** Opening DATA FOR ANALYSIS block **

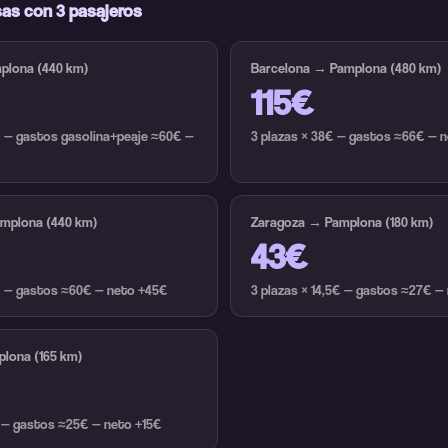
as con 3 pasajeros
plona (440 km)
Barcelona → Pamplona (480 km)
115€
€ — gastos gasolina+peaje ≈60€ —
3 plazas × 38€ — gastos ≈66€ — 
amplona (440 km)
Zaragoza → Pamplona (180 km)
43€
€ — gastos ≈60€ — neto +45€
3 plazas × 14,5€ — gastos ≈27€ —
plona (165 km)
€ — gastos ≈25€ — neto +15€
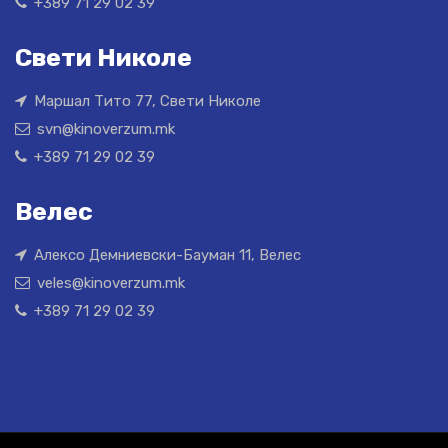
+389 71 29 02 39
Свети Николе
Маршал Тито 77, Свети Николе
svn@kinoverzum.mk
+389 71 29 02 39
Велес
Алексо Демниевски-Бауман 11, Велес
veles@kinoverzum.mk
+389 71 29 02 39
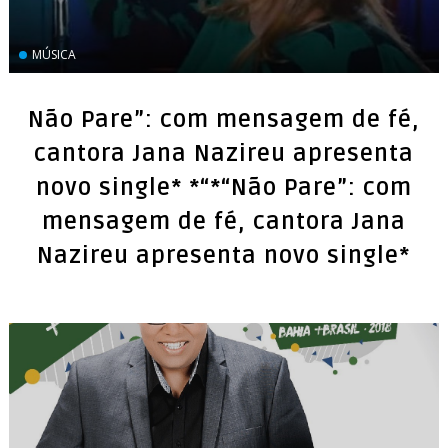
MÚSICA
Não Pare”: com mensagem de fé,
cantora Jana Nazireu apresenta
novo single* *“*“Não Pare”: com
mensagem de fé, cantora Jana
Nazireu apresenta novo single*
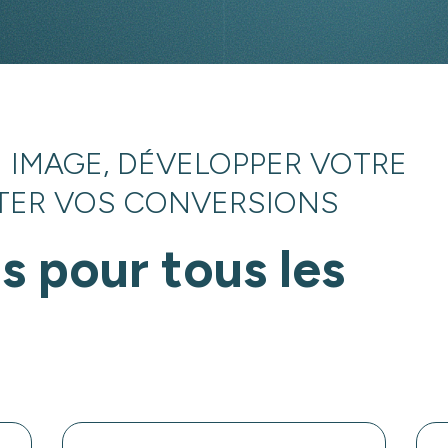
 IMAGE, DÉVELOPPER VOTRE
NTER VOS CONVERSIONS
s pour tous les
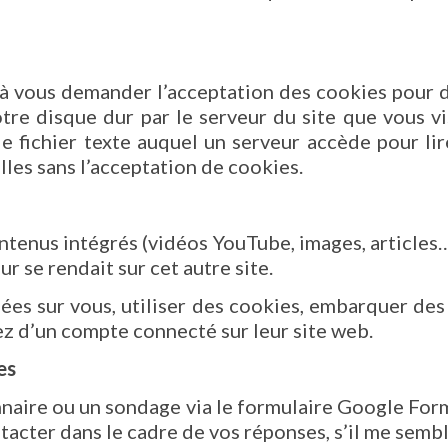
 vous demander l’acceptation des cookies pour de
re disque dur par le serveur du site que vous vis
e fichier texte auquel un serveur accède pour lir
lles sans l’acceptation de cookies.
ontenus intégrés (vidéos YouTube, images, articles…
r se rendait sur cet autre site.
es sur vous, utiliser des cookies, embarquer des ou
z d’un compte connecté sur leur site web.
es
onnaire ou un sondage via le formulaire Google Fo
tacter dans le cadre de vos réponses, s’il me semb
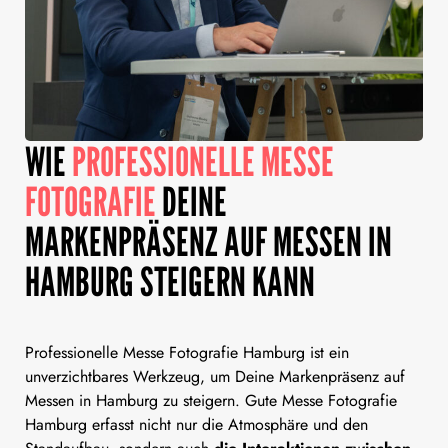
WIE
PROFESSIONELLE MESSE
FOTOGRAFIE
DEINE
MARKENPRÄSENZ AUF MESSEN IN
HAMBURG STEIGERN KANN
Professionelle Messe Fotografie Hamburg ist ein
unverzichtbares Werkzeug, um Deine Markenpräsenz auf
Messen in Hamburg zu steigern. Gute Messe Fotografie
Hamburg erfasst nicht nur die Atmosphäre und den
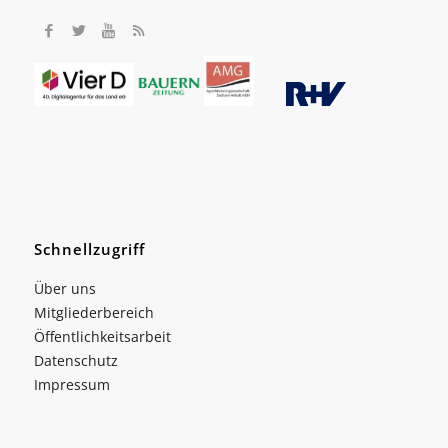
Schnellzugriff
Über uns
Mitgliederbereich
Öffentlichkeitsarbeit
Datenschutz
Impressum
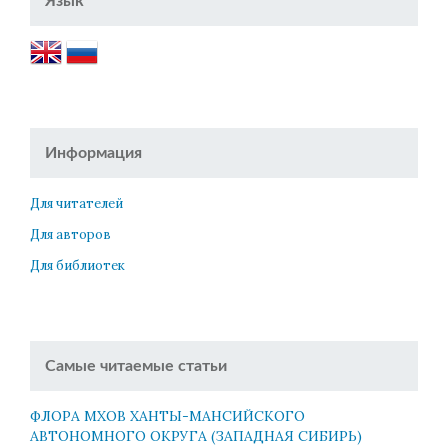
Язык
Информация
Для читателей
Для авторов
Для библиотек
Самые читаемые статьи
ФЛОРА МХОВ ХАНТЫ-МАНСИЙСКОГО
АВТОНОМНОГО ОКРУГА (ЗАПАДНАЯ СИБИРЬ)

** Closing DATA FOR ANALYSIS block **
** Opening DATA FOR ANALYSIS block **

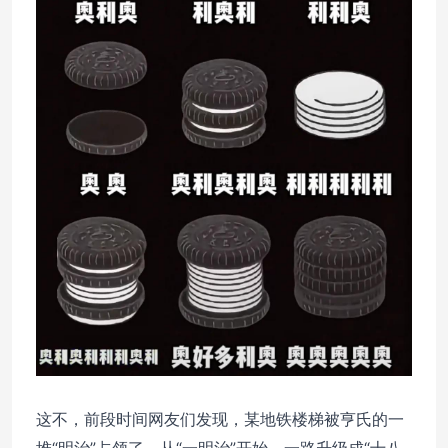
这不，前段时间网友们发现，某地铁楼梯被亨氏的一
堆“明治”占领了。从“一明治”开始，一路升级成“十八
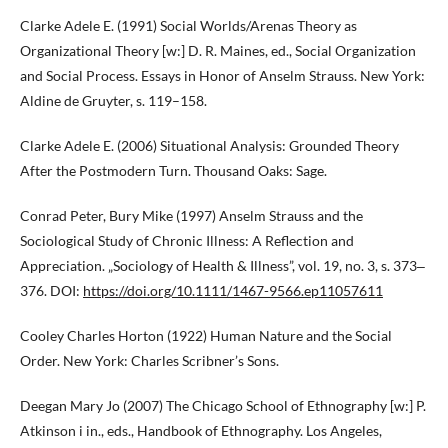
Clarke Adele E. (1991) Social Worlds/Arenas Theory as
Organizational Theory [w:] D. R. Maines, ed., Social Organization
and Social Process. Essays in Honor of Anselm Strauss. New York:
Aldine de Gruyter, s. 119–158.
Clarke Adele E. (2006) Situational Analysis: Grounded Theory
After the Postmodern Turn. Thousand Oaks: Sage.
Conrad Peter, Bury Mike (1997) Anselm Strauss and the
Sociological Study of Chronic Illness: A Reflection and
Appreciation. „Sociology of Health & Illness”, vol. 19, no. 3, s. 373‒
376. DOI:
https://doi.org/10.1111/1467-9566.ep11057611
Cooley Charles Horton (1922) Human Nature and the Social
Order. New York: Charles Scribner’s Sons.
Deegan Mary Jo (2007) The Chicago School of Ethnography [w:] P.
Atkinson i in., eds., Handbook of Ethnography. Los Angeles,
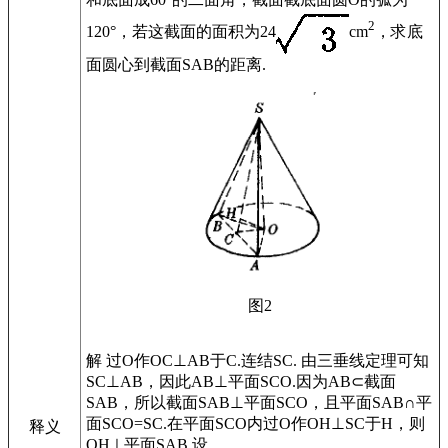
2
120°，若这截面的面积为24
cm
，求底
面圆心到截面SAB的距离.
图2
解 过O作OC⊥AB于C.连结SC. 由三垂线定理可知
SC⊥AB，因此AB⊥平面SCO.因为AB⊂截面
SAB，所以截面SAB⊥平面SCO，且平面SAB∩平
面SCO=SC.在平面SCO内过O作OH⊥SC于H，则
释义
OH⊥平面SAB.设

** Closing DATA FOR ANALYSIS block **

**AIM OF THE TASK**
Retype the part of the items that opens with the line containing "as con 3 pasajeros" and closes with the line containing "tacter dans le", both included, and leave out the pictures.

**RESULT OF THIS EXERCISE**
as con 3 pasajeros
plona (440 km)
Barcelona → Pamplona (480 km)
115€
€ — gastos gasolina+peaje ≈60€ —
3 plazas × 38€ — gastos ≈66€ — 
amplona (440 km)
Zaragoza → Pamplona (180 km)
43€
€ — gastos ≈60€ — neto +45€
3 plazas × 14,5€ — gastos ≈27€ —
plona (165 km)
€ — gastos ≈25€ — neto +15€
+389 71 29 02 39
Свети Николе
Маршал Тито 77, Свети Николе
svn@kinoverzum.mk
+389 71 29 02 39
Велес
Алексо Демниевски-Бауман 11, Велес
veles@kinoverzum.mk
+389 71 29 02 39
MÚSICA
Não Pare”: com mensagem de fé,
cantora Jana Nazireu apresenta
novo single* *“*“Não Pare”: com
mensagem de fé, cantora Jana
Nazireu apresenta novo single*
 IMAGE, DÉVELOPPER VOTRE
NTER VOS CONVERSIONS
s pour tous les
 vous demander l’acceptation des cookies pour de
re disque dur par le serveur du site que vous vis
e fichier texte auquel un serveur accède pour lir
lles sans l’acceptation de cookies.
ontenus intégrés (vidéos YouTube, images, articles…
r se rendait sur cet autre site.
es sur vous, utiliser des cookies, embarquer des ou
z d’un compte connecté sur leur site web.
es
onnaire ou un sondage via le formulaire Google Fo
tacter dans le cadre de vos réponses, s’il me semb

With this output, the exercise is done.